Der inhaftierte russische Ölmilliardär Michail Chodorkowski ist nach einem schriftlichen Interview des Magazins «Esquire» für zwölf Tage in Einzelhaft untergebracht worden. Das teilten seine Anwälte am Donnerstag mit. Die Gefängnisleitung habe ihm vorgeworfen, Briefe geschrieben und erhalten und damit gegen die Vorschriften verstoßen zu haben, erklärten die Verteidiger auf Chodorkowskis Website.
Die Anwälte vertraten dagegen die Auffassung, dass Chodorkowski mit dem Schriftverkehr nicht gegen Vorschriften verstoßen habe. Ihr Mandant sei erneut Opfer rechtswidriger Praktiken der Mitarbeiter des Gefängnisses im sibirischen Tschita geworden.

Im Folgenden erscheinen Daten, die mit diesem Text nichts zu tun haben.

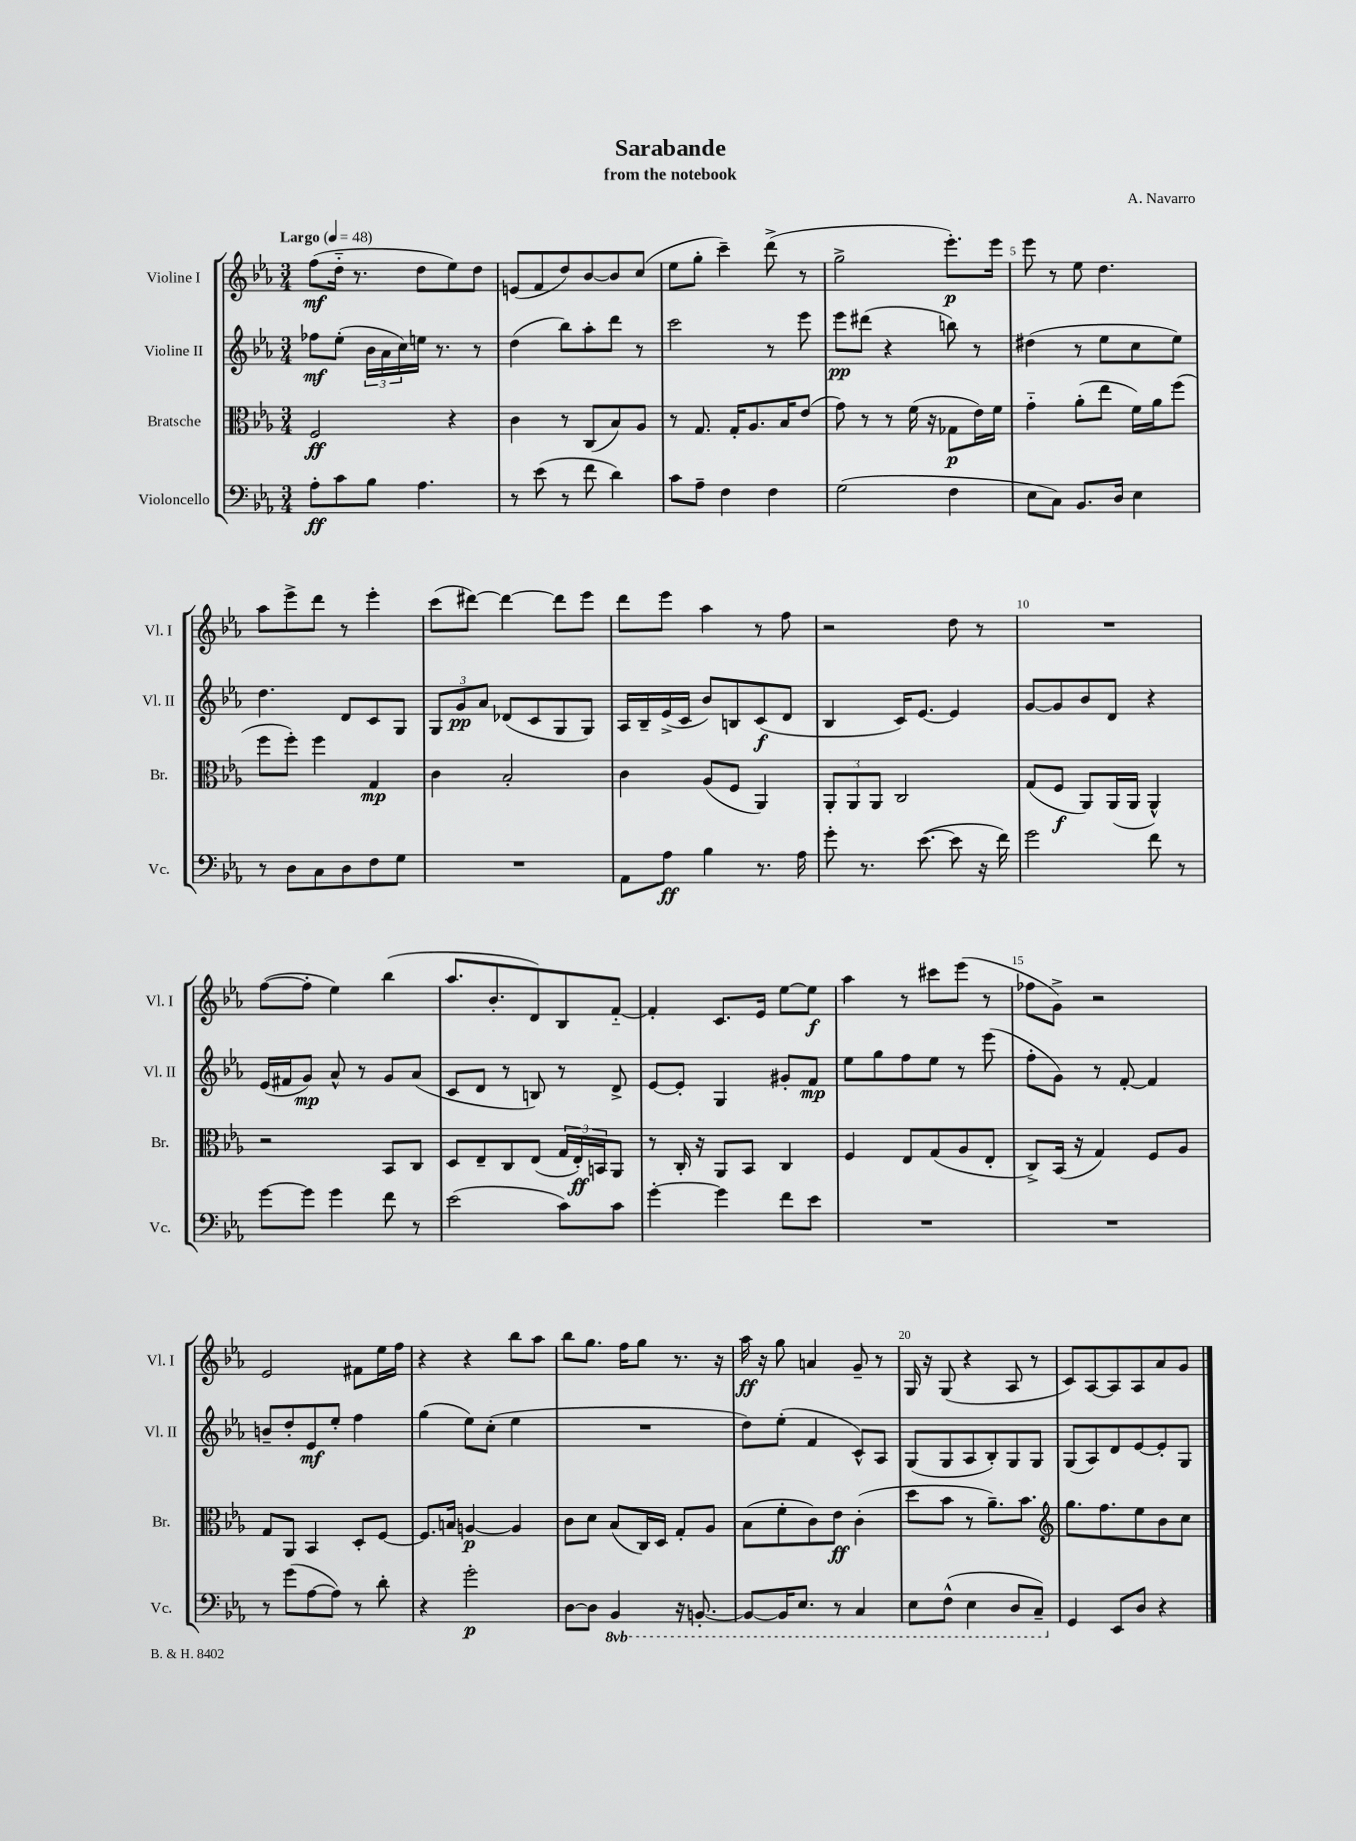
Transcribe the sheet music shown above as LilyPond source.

\header { title = "Sarabande" composer = "A. Navarro" subtitle = "from the notebook" }
<<
\new StaffGroup <<
\new Staff = "s0" \with { instrumentName = "Violine I" shortInstrumentName = "Vl. I" } {
    \clef treble \key ees \major \numericTimeSignature \time 3/4 \tempo "Largo" 4 = 48
    f''8\mf( d''16-_ r8. d''8 ees''8) d''8 |
    e'8( f'8 d''8) bes'8~ bes'8 c''8( |
    ees''8 g''8-. c'''4--) d'''8->( r8 |
    g''2-> ees'''8.-.\p) ees'''16 |
    ees'''8 r8 ees''8 d''4. |
    aes''8 ees'''8-> d'''8 r8 ees'''4-. |
    c'''8( dis'''8~) dis'''4~ dis'''8 ees'''8 |
    d'''8 ees'''8 aes''4 r8 f''8 |
    r2 d''8 r8 |
    R2. |
    f''8~( f''8-. ees''4) bes''4( |
    aes''8. bes'8.-. d'8) bes8 f'8~-_ |
    f'4-. c'8. ees'16 ees''8~ ees''8\f |
    aes''4 r8 cis'''8 ees'''8( r8 |
    fes''8 g'8->) r2 |
    ees'2 fis'8 ees''16 f''16 |
    r4 r4 bes''8 aes''8 |
    bes''8 g''8. f''16 g''8 r8. r16 |
    aes''16\ff r16 g''8 a'4 g'8-- r8 |
    g16 r16 g8( r4 aes8 r8 |
    c'8) aes8~ aes8 aes8 aes'8 g'8 \bar "|." |
}
\new Staff = "s1" \with { instrumentName = "Violine II" shortInstrumentName = "Vl. II" } {
    \clef treble \key ees \major \numericTimeSignature \time 3/4
    fes''8\mf ees''8-.( \tuplet 3/2 { bes'16 aes'16 c''16) } e''16 r8. r8 |
    d''4( bes''8) aes''8-. d'''8 r8 |
    c'''2 r8 ees'''8 |
    ees'''8\pp dis'''8( r4 b''8) r8 |
    dis''4( r8 ees''8 c''8 ees''8) |
    d''4. d'8 c'8 g8 |
    \tuplet 3/2 { g8 g'8\pp aes'8 } des'8( c'8 g8 g8) |
    aes16 bes16-- ees'16->( c'16 bes'8) b8 c'8\f( d'8 |
    bes4 c'16) ees'8.~ ees'4 |
    g'8~ g'8 bes'8 d'8 r4 |
    ees'16( fis'16 g'8\mp) aes'8-^ r8 g'8 aes'8( |
    c'8 d'8 r8 b8) r8 d'8-> |
    ees'8~ ees'8-. g4 gis'8-. f'8\mp |
    ees''8 g''8 f''8 ees''8 r8 ees'''8( |
    f''8-. g'8) r8 f'8~-. f'4 |
    b'8-- d''8-. ees'8\mf ees''8-. f''4 |
    g''4( ees''8) c''8-.( ees''4 |
    R2. |
    d''8) ees''8-.( f'4 c'8-^) aes8 |
    g8( g8 aes8 bes8-.) g8 g8 |
    g8( aes8) d'8 ees'8~ ees'8-. g8 \bar "|." |
}
\new Staff = "s2" \with { instrumentName = "Bratsche" shortInstrumentName = "Br." } {
    \clef alto \key ees \major \numericTimeSignature \time 3/4
    f2\ff r4 |
    c'4 r8 c8( bes8) aes8 |
    r8 g8. g16-. aes8. bes16 ees'8( |
    g'8) r8 r8 f'16( r16 ges8\p ees'16) f'16 |
    g'4-_ aes'8-.( ees''8 f'16) aes'16 f''8( |
    f''8 f''8-.) f''4 g4\mp |
    c'4 bes2-. |
    c'4 aes8( f8 aes,4) |
    \tuplet 3/2 { aes,8-. aes,8 aes,8 } c2 |
    g8( f8\f aes,8) aes,16( aes,16 aes,4-^) |
    r2 bes,8 c8 |
    d8 ees8-- c8 ees8( \tuplet 3/2 { g16 ees16-.\ff) b,16 } aes,8 |
    r8 c16-. r16 aes,8 bes,8 c4 |
    f4 ees8 g8( aes8 ees8-. |
    c8->) bes,16( r16 g4) f8 aes8 |
    g8 aes,8 bes,4 d8-. f8~ |
    f8. b16 a4~\p a4 |
    c'8 d'8 bes8( c16) d16 g8-. aes8 |
    bes8( f'8-. c'8) ees'8\ff c'4-.( |
    d''8 bes'8 r8 aes'8.--) bes'8. |
    \clef treble g''8. f''8. ees''8 bes'8 c''8 \bar "|." |
}
\new Staff = "s3" \with { instrumentName = "Violoncello" shortInstrumentName = "Vc." } {
    \clef bass \key ees \major \numericTimeSignature \time 3/4 \set Staff.ottavationMarkups = #ottavation-simple-ordinals
    aes8-.\ff c'8 bes8 aes4. |
    r8 ees'8( r8 f'8 d'4) |
    c'8 aes8-- f4 f4 |
    g2( f4 |
    ees8 c8) bes,8. d16 ees4 |
    r8 d8 c8 d8 f8 g8 |
    R2. |
    aes,8 aes8\ff bes4 r8. aes16 |
    g'8-. r8. ees'8.~( ees'8 r16 f'16) |
    g'2 f'8 r8 |
    g'8~ g'8 g'4 f'8 r8 |
    ees'2( c'8) c'8 |
    g'4~-. g'4 f'8 ees'8 |
    R2. |
    R2. |
    r8 g'8( aes8~ aes8) r8 d'8-. |
    r4 g'2-.\p |
    d8~ d8 \ottava #-1 bes,,4 r16 b,,8.~-. |
    b,,8~ b,,16 ees,8. r8 c,4 |
    ees,8 f,8-^( ees,4 d,8 c,8--) \ottava #0 |
    g,4 ees,8 d8 r4 \bar "|." |
}
>>
>>
\layout { \context { \Score \override BarNumber.break-visibility = ##(#f #t #t) barNumberVisibility = #(every-nth-bar-number-visible 5) } }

Das Interview erschien in der Oktoberausgabe der russischen Ausgabe des «Esquires». Chodorkowski äußert sich darin in einem Briefwechsel mit dem russischen Schriftsteller Boris Akunin über seinen Prozess sowie über die Politik und den Zustand der russischen Gesellschaft unter dem früheren Präsidenten Wladimir Putin und dessen Nachfolger Dmitri Medwedew.
Chodorkowski wurde 2003 wegen Steuerhinterziehung und Betrugs zu neun und in einem Revisionsverfahren 2005 zu acht Jahren Haft verurteilt. Sein Ölkonzern Jukos wurde nach der Verurteilung zerschlagen und praktisch unter staatliche Kontrolle gestellt. Erst im August hatte ein Gericht den Antrag der Verteidigung abgewiesen, dem 45-jährigen Chodorkowski wegen guter Führung den Rest seiner Strafe zu erlassen.
Chodorkowskis Verurteilung vor fünf Jahren gilt als Exempel, das der Kreml gegenüber den neuen Reichen Russlands mit eigenen politischen Ambitionen Ambitionen statuierte.